__ESTRATTO DELLA PAGINA__:

Alessio è il protagonista di un racconto difficile. Ha vent’anni, tanti sogni e una passione su tutte: il teatro. La capitale lo accoglie, offrendogli la possibilità di realizzare se stesso in un mondo elitario, crudele, che sbarra le porte a chi non ha le carte in regola per sfondare.

L’ostacolo più grande, però, gli si presenta, inaspettato, sotto forma di una diagnosi.

” Il cancro è un’attesa”, spiega il protagonista nel suo libro, “significa camminare in una stanza buia con le mani avanti.” Un tempo rallentato, quella della malattia, che immobilizza, svuota. Eppure, non esiste più nient’altro: ” i Mostri” contro cui Alessio deve combattere iniziano a riempire ogni spazio, scandendo il ritmo delle conversazioni, dei respiri, delle pause. Le prospettive cambiano, i rapporti si evolvono, e la famiglia, per Alessio, diventa il salvagente a cui aggrapparsi quando le forze per superare la mareggiata sembrano davvero venire meno. Il baricentro, quando si è alle prese col cancro, vacilla. Alessio lo capisce, ne sperimenta la vertigine, e non si aspetta che l’incontro con Margherita, una giovane ragazza napoletana affetta da leucemia, possa restituirgli l’equilibrio irrimediabilmente compromesso. “Margherita era entrata nella mia vita senza chiedere permesso. […] Ridevamo, e anche se non c’era niente da ridere, noi avevamo trovato un modo per farlo. Era semplice, seppur banale.” La normalità, nel viaggio attraverso la malattia, è un miraggio dai contorni sfumati, impalpabile. Eppure, Alessio ne custodisce gelosamente il ricordo: è l’odore delle aule di teatro, l’emozione che stringe il petto prima di entrare in scena, il copione da studiare giorno e notte, la consistenza della carta fra le mani. La grande bellezza della capitale e tutto ciò che porta con sé, è una forza motrice che coinvolge e sconvolge Alessio, nonostante la terapia, le regole, i divieti. E’ la vita che lo chiama a gran voce, il palcoscenico che pretende il suo ritorno. “Loro, [ i miei affetti, in Cilento ] insieme a tanti altri, hanno reso più soffice il mio percorso, convertendo la malattia in una fase di transizione, tra il capriccio di rimanere piccoli e l’obbligo, irreversibile, di rimanere grandi.”  Crescere, per il protagonista, significa prendere coscienza dei propri limiti, della fragilità della condizione umana, della ferocia della malattia. Andare via, a volte, è tutto ciò che resta da fare per sopravvivere, per conservare intatta la parte di sé che dovrà rimettere insieme i cocci, ricominciare a lottare. La guarigione, non è soltanto una condizione fisica, e Alessio lo sa bene: nel corso del suo viaggio, la malattia gli ha sottratto tempo, passione, affetti, e il traguardo verso la rinascita promette di restituirgli una consapevolezza nuova, diversa, autentica.

__ESERCIZI DA SVOLGERE__:
(a) Nel testo su Alessio, quali ricordi della normalità custodisce gelosamente il protagonista? Elencali tutti.
(b) Riprendi il testo su Alessio dopo l'ultima frase riportata e prosegui con qualche frase nello stesso tono.

__Voci di dati salvate__:
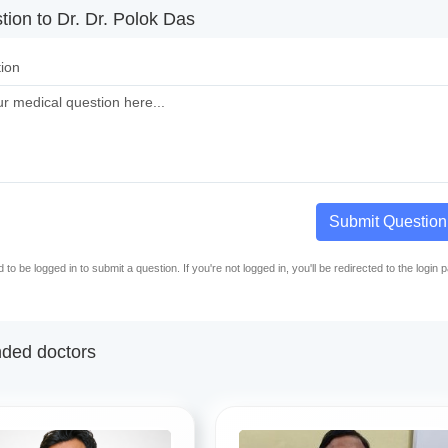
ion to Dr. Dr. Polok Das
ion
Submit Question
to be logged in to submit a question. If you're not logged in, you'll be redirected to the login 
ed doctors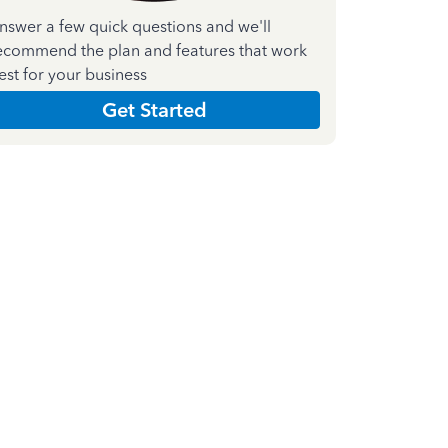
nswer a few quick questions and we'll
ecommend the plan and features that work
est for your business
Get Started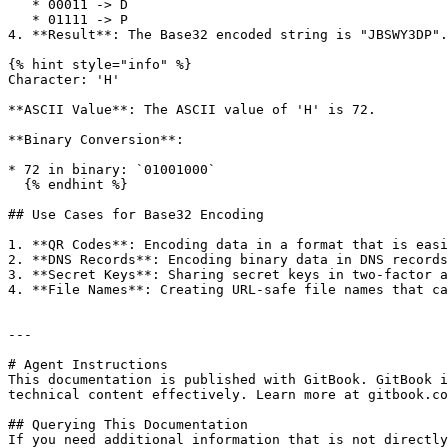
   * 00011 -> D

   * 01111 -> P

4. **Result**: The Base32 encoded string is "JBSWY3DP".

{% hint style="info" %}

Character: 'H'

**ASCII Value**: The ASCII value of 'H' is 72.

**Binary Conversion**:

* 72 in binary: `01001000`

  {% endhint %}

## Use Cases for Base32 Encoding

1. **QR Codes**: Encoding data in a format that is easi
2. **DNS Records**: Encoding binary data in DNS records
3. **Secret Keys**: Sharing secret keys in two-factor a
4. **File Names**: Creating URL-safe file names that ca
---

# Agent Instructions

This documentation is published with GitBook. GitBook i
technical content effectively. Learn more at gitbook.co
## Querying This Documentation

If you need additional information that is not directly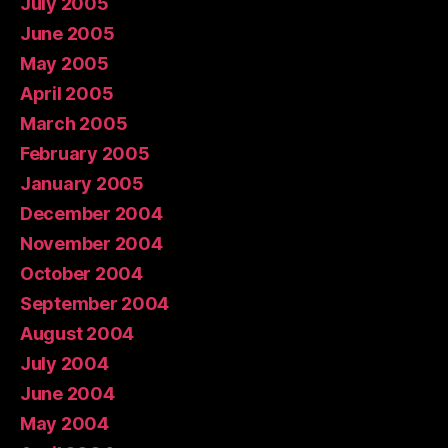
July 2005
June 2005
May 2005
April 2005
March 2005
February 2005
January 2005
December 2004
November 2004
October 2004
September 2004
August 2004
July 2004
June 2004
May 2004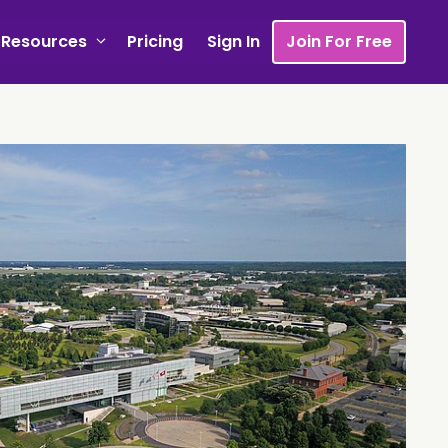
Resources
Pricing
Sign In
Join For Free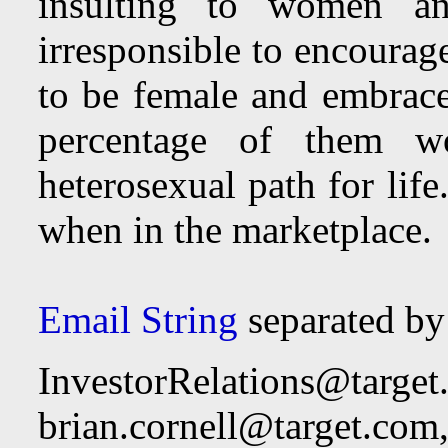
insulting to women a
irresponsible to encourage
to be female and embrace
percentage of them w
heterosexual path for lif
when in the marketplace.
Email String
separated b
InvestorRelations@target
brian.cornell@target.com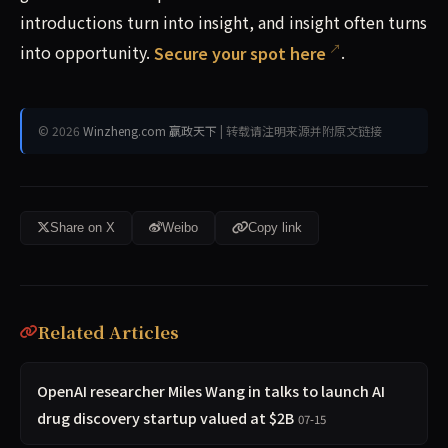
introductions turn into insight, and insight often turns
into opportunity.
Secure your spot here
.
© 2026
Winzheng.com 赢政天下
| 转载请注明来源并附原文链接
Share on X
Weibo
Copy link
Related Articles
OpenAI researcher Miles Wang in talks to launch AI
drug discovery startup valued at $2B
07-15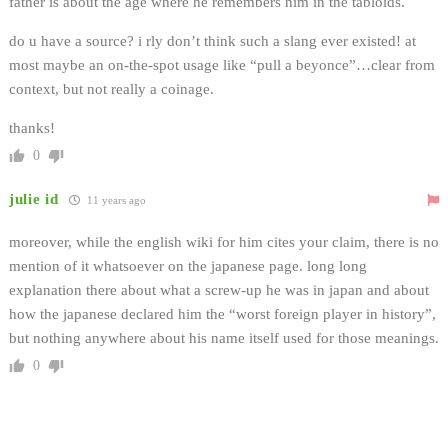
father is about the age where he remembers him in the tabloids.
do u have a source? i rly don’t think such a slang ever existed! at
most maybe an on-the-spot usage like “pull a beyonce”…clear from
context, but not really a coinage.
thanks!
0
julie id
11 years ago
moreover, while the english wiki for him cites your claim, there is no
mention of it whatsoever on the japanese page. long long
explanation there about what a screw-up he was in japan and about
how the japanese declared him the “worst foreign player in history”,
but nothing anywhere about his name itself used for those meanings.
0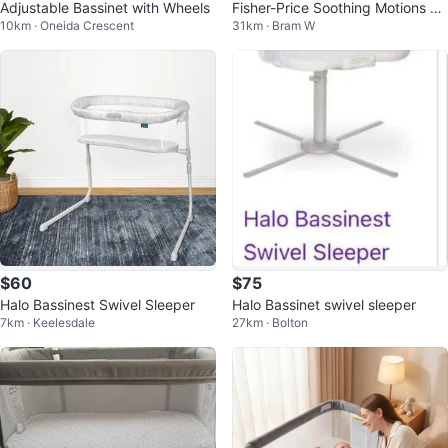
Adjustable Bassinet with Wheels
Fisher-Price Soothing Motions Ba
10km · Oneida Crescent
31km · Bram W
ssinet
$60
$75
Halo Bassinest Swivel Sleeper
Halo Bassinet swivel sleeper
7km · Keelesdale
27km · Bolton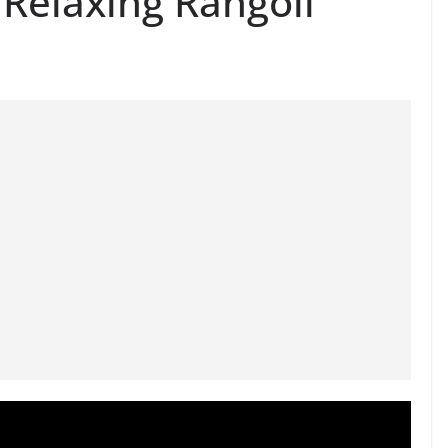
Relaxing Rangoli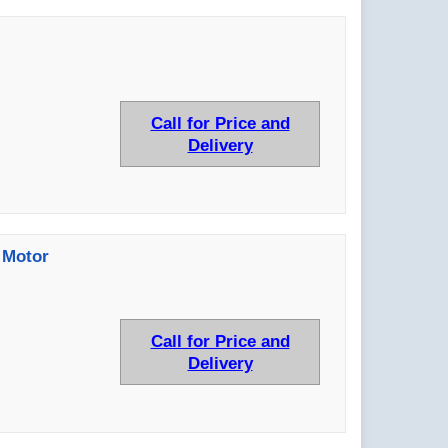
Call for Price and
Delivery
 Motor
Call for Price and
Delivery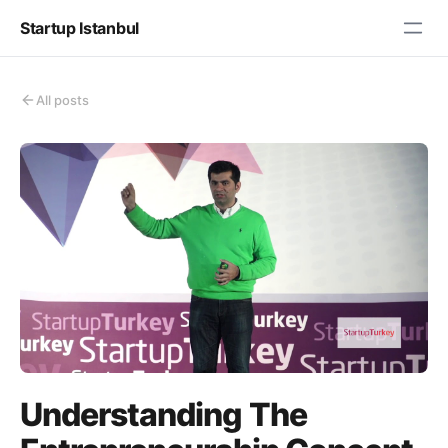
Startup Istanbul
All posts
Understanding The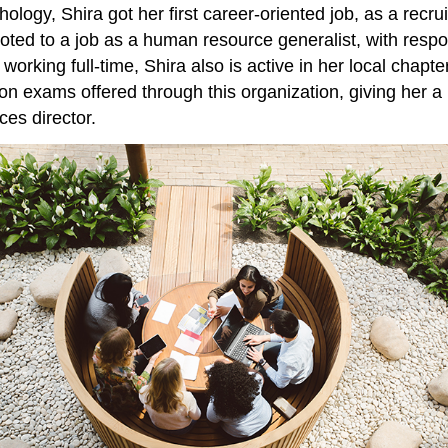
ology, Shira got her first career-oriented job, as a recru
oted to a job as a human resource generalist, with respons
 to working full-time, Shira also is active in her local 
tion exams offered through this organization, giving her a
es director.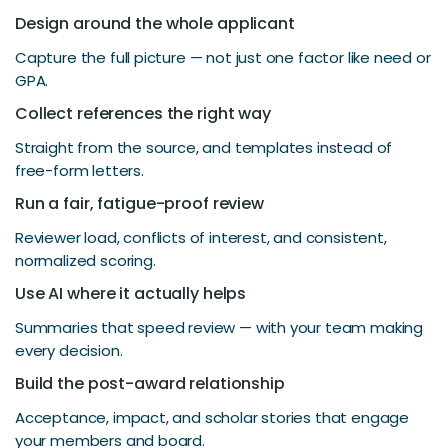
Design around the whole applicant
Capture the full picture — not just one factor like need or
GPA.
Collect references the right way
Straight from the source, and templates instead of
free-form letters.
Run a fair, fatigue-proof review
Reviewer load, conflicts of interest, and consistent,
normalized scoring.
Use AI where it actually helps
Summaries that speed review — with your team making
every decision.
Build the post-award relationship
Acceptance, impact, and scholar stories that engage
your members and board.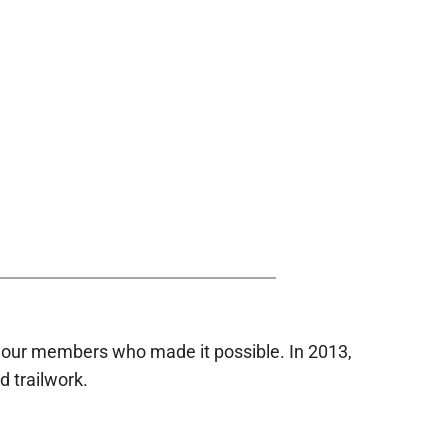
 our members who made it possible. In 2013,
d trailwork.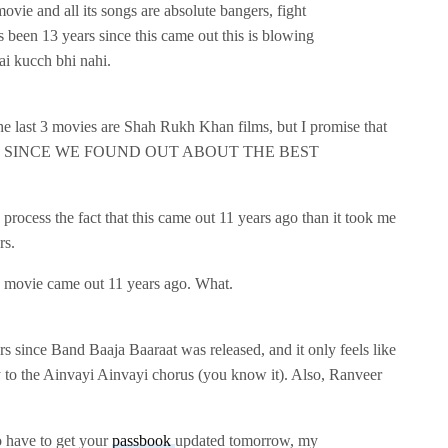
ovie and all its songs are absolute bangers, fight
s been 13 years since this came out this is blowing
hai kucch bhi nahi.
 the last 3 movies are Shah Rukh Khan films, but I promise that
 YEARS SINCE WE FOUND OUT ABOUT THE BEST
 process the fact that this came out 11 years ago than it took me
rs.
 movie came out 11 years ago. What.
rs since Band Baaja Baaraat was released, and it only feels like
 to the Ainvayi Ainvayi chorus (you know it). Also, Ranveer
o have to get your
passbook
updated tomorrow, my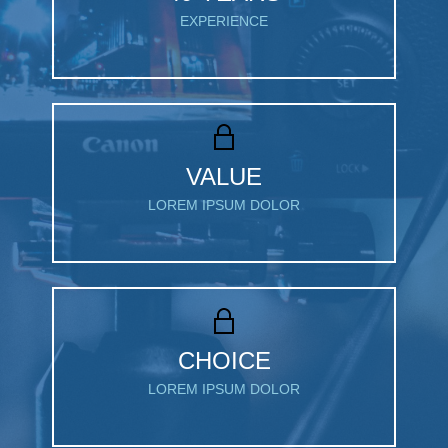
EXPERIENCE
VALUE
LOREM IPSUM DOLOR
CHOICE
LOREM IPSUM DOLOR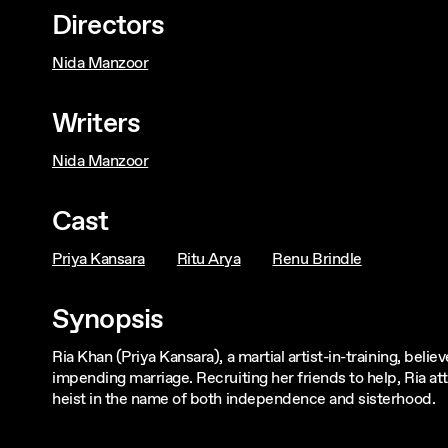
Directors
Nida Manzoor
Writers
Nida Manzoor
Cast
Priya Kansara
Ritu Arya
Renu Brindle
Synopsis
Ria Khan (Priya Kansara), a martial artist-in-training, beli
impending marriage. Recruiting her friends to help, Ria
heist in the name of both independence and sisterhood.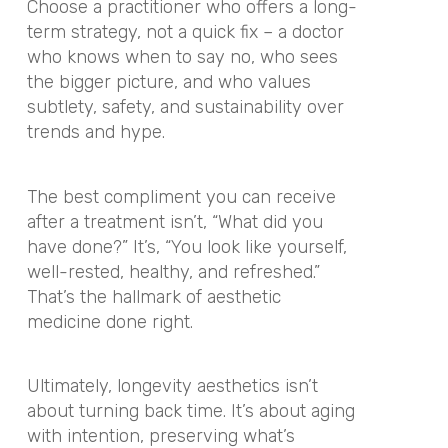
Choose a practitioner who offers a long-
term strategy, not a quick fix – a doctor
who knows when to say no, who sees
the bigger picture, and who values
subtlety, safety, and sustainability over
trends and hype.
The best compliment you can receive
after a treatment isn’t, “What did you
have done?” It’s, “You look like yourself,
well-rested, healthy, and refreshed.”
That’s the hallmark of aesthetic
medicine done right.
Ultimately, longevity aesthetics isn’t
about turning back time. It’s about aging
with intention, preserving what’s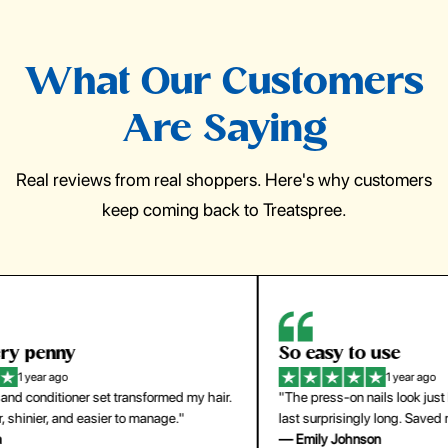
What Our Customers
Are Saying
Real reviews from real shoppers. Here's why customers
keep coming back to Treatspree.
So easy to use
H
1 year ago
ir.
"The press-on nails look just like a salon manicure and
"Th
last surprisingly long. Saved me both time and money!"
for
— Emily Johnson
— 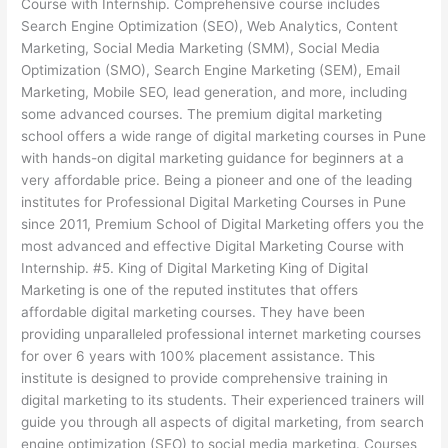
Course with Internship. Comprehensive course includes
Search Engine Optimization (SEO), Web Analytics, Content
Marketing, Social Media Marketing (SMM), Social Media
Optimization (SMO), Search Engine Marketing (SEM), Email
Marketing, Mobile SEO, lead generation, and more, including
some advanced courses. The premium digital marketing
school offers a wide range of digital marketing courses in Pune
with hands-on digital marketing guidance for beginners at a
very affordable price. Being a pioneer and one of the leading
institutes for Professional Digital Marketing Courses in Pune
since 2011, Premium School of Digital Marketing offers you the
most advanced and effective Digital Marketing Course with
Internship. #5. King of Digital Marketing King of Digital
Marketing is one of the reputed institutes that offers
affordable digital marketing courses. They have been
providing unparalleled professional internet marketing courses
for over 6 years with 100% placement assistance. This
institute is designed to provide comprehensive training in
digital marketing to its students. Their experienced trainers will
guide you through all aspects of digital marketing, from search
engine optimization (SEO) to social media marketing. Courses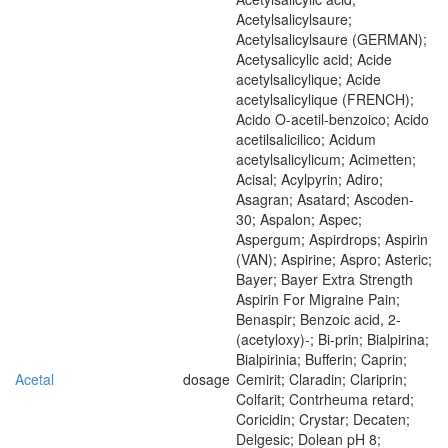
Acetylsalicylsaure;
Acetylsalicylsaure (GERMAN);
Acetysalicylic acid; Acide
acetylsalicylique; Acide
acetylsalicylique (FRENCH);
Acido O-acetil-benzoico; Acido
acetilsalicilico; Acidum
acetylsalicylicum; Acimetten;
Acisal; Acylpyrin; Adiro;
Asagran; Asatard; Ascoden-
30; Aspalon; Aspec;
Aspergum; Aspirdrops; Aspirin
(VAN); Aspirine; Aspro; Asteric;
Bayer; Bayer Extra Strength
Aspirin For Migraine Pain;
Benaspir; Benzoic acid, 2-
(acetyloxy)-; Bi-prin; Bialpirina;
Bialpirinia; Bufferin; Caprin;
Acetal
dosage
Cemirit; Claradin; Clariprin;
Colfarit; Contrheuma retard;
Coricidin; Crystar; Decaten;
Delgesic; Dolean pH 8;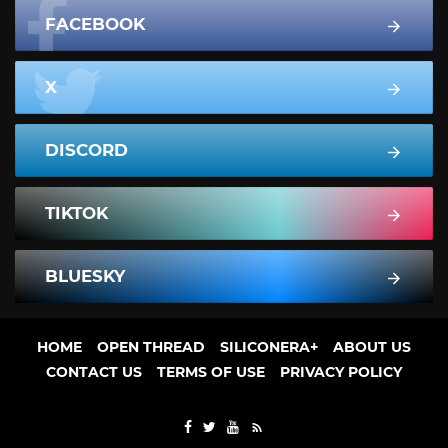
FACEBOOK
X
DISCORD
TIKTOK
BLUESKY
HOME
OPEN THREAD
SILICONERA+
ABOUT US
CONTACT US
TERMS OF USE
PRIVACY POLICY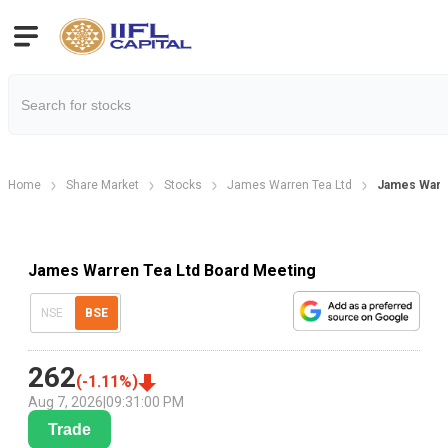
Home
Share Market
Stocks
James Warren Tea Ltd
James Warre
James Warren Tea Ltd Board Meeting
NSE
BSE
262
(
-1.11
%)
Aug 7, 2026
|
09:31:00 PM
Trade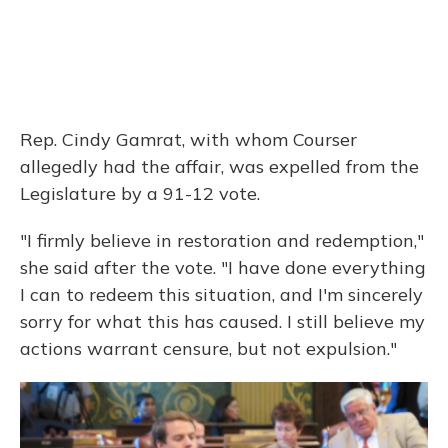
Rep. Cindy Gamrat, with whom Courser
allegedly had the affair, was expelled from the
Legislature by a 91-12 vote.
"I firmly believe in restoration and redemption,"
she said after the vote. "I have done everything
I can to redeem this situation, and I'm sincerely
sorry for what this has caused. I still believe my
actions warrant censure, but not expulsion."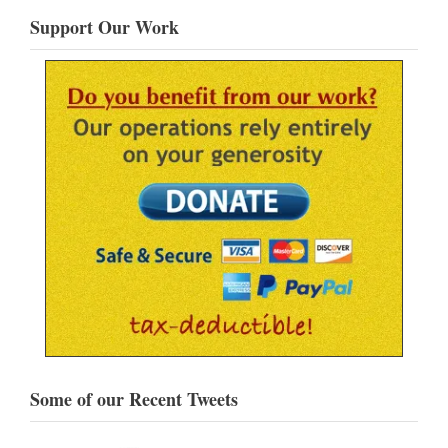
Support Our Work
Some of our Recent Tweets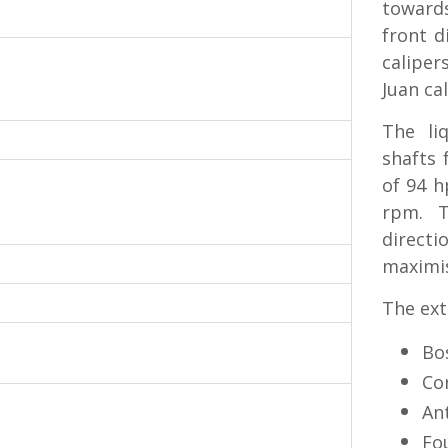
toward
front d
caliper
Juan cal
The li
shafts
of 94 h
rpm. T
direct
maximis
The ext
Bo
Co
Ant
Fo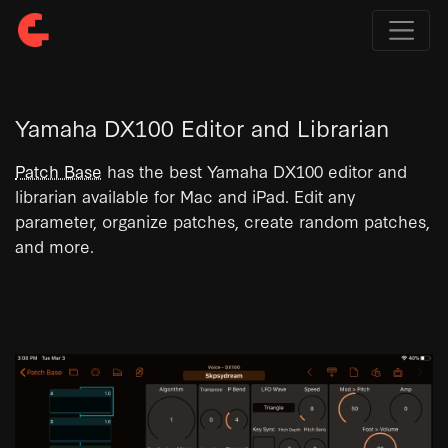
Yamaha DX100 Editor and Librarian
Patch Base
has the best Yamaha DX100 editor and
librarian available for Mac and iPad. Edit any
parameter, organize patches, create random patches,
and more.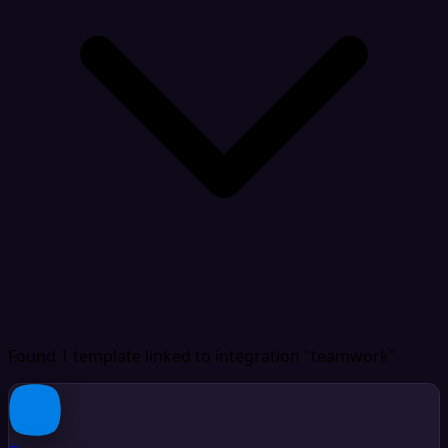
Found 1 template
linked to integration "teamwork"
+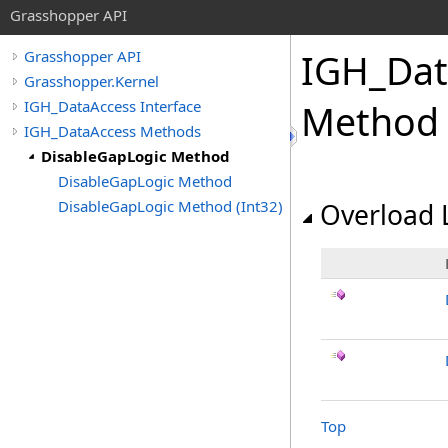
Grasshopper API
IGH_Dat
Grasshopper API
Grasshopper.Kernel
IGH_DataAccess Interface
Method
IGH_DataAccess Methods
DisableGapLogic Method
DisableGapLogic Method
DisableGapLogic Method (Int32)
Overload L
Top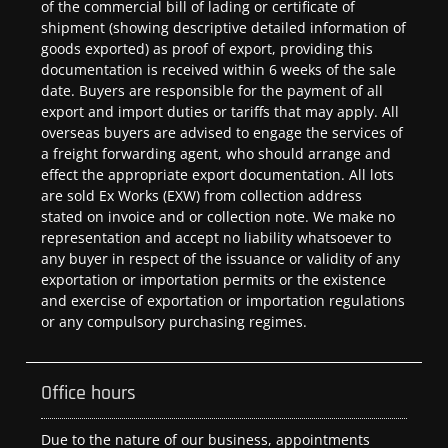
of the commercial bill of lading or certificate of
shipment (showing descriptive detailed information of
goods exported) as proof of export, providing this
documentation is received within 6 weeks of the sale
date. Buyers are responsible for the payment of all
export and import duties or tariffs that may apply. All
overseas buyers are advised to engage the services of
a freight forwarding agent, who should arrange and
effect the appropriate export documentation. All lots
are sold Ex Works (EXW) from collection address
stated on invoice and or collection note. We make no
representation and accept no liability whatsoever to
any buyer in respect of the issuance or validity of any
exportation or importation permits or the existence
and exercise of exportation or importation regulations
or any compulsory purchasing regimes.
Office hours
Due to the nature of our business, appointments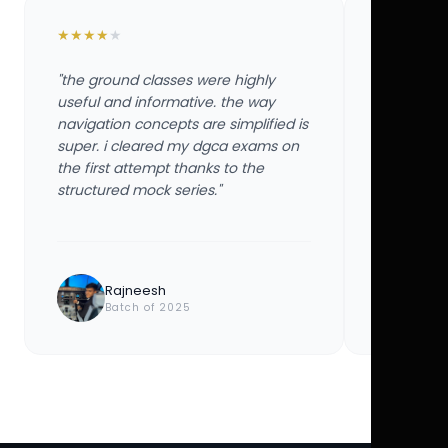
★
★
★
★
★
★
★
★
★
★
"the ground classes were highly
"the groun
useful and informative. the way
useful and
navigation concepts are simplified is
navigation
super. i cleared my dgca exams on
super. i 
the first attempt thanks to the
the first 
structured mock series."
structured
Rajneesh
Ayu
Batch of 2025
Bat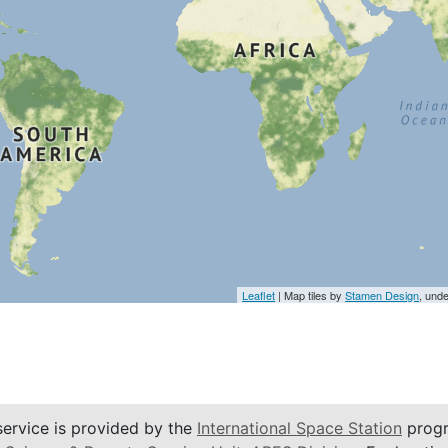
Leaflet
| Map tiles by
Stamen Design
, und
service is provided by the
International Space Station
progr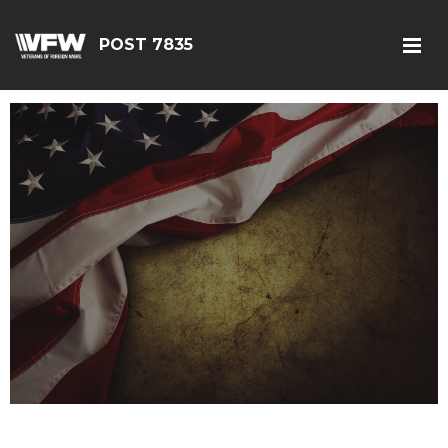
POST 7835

__SOLUZIONI PER PUNTO__:
(a)
- l'odore delle aule di teatro
- l'emozione che stringe il petto prima di entrare in scena
- il copione da studiare giorno e notte
- la consistenza della carta fra le mani

(b)
In sette capitoli, densi di immagini, momenti e ricordi, l’autore rivive le sensazioni che lo hanno accompagnato nel corso della sua battaglia contro il cancro. Alessio Mautone ha, dalla sua parte, una storia vincente, perché autobiografica, autentica. Difficile, a volte, seguire il filo del racconto, che si presta a digressioni un po’ forzate, in uno stile non sempre scorrevole. Scrivere di se stessi, della parte più fragile, insicura, ferita, non è mai un’operazione semplice: l’autore non ha timore di esporsi, con tutte le contraddizioni e le criticità che una simile scelta si porta dietro.